When George Washington Nearly Kidnapped a British Prince

Kidnapping strategically important people was par for the course during the American Revolutionary War.

During the American Revolution, George Washington, the Commander-in-Chief of the Continental Army, approved a plan to kidnap a British Royal Navy Admiral and a 17-year-old midshipman. The plot was not unusual: Throughout the war, Continental and British army leadership attempted—and sometimes succeeded—in kidnapping colonial governors and high-ranking military officers to gain leverage in stalled negotiations. The British unsuccessfully tried to abduct Washington himself in 1780. But this particular kidnapping would be a royally bold move.

A Noble Endeavor

The teenaged midshipman was Prince William Henry, a son of King George III. The prince, with two older brothers ahead of him in line for the throne—including the future King George IV—had little prospect of wearing the crown, so he joined the Royal Navy.

William Henry arrived in New York City’s harbor on September 26, 1781, aboard the HMS Prince George; he was the first member of the British royal family to set foot in the American colonies. Continental Army spies soon discovered that only a light security detail accompanied the prince when he came ashore. 

Colonel Matthias Ogden of the 1st New Jersey Continentals wrote to Washington, proposing the abduction of William Henry and his commanding officer, Admiral Robert Digby. Washington liked the idea and gave his approval in a March 28, 1782, letter to Ogden, stating:

“The spirit of enterprise so conspicuous in your plan for surprising in their quarters, & bringing off the Prince - William Henry & Admiral Digby, merits applause; and you have my authority to make the attempt; in any manner, & at such a time as your own judgment shall direct[.]

“I am fully persuaded, that it is unnecessary to caution you against offering insult or indignity to the persons of the Prince, or Admiral should you be so fortunate as to capture them; but it may not be amiss to press the propriety of a proper line of conduct upon the party you command.”

The Royal Pawn

By the time Ogden received Washington’s letter approving the royal kidnapping, British General Charles Cornwallis had surrendered to Washington on October 19, 1781, following the siege of Yorktown in Virginia. That didn’t spell the end of the plot, though: The Yorktown surrender led to the end of the war and the beginning of peace negotiations; Washington planned to use the royal hostage to force the British to free American prisoners of war as soon as possible.

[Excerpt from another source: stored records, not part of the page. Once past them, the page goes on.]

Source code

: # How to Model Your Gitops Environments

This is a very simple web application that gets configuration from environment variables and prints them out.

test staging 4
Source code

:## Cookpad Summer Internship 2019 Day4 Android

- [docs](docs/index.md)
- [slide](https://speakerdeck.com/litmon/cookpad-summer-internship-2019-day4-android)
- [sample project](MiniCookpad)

But the kidnapping plan was scrapped after the British caught wind of the plot and immediately increased William Henry’s security. There’s no way to know whether capturing the prince would have expedited the POWs’ release as Washington hoped—or if it would have instead ignited further conflict with the British. 

William Henry returned to England and continued his career in the Royal Navy. Nearly 50 years later, in 1830, the prince unexpectedly ascended the British throne as William IV after his two older brothers died without heirs. After he became king, William IV saw Washington’s letter and quipped, “I am obliged to General Washington for his humanity, but I’m damn’d glad I didn’t give him an opportunity of exercising it towards me.”